Work instruction 1:
From the commentary on soybeans and the crush spread, extract the passage that runs from "If we map the" up to and including "market will fail.".
Work instruction 2:
Decide whether each statement below agrees with the commentary on soybeans and the crush spread. Answer yes or no for each, and quote the words from the commentary that settle it.
(a) The new-crop crush spread is currently moving in the opposite direction of soybean prices.
(b) Koch Industries and Cargill are privately held commodity processors.
(c) The commentary recommends trading the crush spread in the stock market.
Work instruction 3:
Answer these questions using the commentary on soybeans and the crush spread.
(a) Which index did ADM outperform over most of the post-June 2013 period?
(b) When did the new-crop crush spread start rising?
(c) Below what crush margin level did Bunge generally underperform?

Right now new-crop soybeans are under a little bit of pressure, but you should pay attention to that about as much as a basketball score in the first quarter. Grain traders usually find one or two periods a year when, OMG, it gets hot and dry in growing regions and it pushes the price higher. Then it rains over the weekend and anyone long gets soaked along with the crop.
The crush spread often moves in the opposite direction of soybean prices as higher bean costs can erode process margins and vice versa. This is not the case at present, though. The new-crop crush spread started rising before the first USDA planting intentions report in January and has been tracking soybeans closely. This tells us there is not a lot of room for crush margin expansion if soybeans continue lower. Is this negative for crushers such as Bunge (NYSE:BG ) and Archer Daniels Midland (NYSE:ADM )?
If we map the relative performance of Bunge and ADM against the new-crop crush spread, we see no pattern whatsoever, other than ADM’s ability to outperform the Russell 1000 Index ( INDEXRUSSELL:RUI) over most of the post-June 2013 period and Bunge’s general underperformance with crush margins under $0.73 per bushel.
This is not as much of an accident as it may appear. Many commodity processors such as Koch Industries and Cargill are privately held for the simple reason that public investors might not be able to tolerate their volatility. Others, such as Bunge and ADM, are highly diversified across a portfolio of commodity operations in hopes of dampening the volatility.
The moral of the story is simple: If you want to trade soybeans or the crush spread, do so in the futures market. Efforts to do it in the stock market will fail.

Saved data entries
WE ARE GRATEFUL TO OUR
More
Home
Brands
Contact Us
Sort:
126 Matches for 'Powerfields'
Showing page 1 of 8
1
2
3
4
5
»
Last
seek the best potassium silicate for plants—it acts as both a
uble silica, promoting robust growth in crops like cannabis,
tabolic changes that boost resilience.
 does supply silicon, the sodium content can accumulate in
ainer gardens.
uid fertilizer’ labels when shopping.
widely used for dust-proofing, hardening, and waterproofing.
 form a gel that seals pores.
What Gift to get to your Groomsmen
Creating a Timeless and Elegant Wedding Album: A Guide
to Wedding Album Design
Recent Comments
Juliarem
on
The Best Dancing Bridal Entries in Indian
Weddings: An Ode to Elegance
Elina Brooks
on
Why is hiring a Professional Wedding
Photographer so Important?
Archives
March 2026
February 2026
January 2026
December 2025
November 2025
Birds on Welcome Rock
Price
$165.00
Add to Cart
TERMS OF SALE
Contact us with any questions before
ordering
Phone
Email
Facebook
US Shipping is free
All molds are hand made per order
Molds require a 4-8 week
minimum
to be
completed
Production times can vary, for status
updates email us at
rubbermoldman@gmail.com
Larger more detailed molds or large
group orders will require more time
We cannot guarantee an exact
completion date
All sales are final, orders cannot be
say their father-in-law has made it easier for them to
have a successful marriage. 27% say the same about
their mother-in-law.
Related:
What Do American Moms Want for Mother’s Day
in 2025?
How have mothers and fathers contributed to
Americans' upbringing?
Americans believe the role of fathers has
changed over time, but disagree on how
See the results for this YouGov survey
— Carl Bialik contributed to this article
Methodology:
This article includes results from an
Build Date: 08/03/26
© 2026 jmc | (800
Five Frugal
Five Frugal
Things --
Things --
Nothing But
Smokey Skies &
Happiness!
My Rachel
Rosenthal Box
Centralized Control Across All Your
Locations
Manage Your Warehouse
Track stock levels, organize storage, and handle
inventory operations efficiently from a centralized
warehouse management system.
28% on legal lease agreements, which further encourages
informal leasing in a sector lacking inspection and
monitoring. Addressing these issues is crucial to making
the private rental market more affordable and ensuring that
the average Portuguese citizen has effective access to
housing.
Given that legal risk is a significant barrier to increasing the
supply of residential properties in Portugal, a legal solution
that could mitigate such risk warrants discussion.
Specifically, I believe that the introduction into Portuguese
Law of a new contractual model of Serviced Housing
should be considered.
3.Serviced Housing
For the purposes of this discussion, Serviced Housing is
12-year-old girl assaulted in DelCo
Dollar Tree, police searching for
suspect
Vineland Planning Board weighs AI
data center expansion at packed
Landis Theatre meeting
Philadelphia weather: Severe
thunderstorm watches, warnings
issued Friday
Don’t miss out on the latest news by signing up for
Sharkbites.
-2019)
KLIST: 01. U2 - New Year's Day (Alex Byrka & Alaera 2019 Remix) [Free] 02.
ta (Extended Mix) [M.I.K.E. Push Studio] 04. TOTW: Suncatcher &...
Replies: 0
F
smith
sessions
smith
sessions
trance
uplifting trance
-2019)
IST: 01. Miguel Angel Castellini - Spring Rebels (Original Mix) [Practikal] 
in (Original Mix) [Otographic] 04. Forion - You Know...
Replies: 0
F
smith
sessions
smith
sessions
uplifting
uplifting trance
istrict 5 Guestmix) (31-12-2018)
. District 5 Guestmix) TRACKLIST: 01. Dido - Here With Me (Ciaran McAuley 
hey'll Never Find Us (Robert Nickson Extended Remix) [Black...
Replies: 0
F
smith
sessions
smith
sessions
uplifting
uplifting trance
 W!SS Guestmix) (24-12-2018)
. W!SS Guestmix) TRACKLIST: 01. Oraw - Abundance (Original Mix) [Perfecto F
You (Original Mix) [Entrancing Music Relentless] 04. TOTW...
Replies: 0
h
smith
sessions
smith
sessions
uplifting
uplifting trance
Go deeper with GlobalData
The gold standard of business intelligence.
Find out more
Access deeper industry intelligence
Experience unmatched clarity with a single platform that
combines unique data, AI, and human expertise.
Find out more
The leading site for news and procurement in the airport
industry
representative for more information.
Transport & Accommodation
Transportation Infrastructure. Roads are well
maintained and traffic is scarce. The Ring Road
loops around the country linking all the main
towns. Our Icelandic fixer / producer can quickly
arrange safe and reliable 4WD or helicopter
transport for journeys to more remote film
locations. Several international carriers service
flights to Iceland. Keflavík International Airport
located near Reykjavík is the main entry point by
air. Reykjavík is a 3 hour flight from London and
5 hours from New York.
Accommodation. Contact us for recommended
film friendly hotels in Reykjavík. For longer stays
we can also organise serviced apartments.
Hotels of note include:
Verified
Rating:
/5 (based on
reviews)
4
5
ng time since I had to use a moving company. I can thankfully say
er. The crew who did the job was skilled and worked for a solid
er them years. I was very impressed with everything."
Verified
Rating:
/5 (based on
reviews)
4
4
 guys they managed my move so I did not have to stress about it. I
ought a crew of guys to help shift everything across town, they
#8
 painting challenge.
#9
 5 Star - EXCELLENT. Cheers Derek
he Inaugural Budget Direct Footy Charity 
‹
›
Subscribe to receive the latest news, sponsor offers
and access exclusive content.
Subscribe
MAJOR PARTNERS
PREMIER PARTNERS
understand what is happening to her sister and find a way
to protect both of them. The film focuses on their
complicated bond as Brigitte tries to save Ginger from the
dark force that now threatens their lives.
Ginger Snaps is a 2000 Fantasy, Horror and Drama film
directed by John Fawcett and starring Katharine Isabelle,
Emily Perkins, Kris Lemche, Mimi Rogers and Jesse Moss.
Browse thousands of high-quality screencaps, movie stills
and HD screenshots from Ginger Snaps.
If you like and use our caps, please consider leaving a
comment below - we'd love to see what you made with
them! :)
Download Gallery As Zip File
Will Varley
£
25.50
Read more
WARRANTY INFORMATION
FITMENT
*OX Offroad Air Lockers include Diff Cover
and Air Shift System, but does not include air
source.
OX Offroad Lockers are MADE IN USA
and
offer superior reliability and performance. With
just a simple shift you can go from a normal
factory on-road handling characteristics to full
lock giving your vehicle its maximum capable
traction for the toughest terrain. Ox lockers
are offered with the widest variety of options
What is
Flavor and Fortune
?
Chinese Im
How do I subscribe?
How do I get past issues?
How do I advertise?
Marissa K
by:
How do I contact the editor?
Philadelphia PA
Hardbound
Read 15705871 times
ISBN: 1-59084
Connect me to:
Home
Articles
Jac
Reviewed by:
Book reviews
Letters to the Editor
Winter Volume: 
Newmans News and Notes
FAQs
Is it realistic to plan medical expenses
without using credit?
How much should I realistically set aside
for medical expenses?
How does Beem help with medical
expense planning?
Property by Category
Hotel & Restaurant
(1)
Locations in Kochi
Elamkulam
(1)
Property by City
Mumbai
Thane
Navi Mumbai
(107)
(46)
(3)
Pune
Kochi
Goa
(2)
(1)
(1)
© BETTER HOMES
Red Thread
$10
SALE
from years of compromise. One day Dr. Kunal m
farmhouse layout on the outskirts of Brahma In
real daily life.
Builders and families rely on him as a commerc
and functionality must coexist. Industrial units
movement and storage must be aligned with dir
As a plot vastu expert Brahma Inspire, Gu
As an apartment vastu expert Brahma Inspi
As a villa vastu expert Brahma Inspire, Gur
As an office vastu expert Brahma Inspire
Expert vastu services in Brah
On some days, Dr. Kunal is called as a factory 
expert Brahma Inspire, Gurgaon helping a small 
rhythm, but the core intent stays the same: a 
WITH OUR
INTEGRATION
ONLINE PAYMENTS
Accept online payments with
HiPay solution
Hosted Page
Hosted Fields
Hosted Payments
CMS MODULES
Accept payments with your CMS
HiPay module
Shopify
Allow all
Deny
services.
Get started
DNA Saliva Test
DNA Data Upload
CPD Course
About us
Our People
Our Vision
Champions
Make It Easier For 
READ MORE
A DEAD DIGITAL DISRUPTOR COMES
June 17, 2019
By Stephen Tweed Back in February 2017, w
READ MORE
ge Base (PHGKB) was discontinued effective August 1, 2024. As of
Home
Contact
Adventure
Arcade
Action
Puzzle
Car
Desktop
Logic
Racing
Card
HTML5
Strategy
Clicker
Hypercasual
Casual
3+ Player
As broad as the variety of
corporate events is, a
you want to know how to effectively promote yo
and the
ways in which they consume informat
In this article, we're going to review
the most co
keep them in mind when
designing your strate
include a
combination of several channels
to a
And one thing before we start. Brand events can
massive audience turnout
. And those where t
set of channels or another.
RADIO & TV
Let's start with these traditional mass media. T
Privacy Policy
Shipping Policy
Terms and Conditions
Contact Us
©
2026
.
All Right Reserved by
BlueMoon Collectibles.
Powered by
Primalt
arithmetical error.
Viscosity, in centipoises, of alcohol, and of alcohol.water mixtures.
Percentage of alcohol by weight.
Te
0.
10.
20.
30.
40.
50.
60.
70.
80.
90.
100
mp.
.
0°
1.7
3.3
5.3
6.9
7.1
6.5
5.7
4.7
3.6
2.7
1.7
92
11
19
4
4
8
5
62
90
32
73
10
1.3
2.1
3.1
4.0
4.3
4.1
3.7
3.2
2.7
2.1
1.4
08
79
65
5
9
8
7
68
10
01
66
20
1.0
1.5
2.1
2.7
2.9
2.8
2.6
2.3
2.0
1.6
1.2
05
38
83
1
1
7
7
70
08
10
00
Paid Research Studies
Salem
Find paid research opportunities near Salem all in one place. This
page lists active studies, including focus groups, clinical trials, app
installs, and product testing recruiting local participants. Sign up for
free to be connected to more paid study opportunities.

Result 1:
If we map the relative performance of Bunge and ADM against the new-crop crush spread, we see no pattern whatsoever, other than ADM’s ability to outperform the Russell 1000 Index ( INDEXRUSSELL:RUI) over most of the post-June 2013 period and Bunge’s general underperformance with crush margins under $0.73 per bushel.
This is not as much of an accident as it may appear. Many commodity processors such as Koch Industries and Cargill are privately held for the simple reason that public investors might not be able to tolerate their volatility. Others, such as Bunge and ADM, are highly diversified across a portfolio of commodity operations in hopes of dampening the volatility.
The moral of the story is simple: If you want to trade soybeans or the crush spread, do so in the futures market. Efforts to do it in the stock market will fail.

Result 2:
(a) No: "The new-crop crush spread started rising before the first USDA planting intentions report in January and has been tracking soybeans closely."
(b) Yes: "Many commodity processors such as Koch Industries and Cargill are privately held"
(c) No: "If you want to trade soybeans or the crush spread, do so in the futures market. Efforts to do it in the stock market will fail."

Result 3:
(a) The Russell 1000 Index
(b) Before the first USDA planting intentions report in January
(c) $0.73 per bushel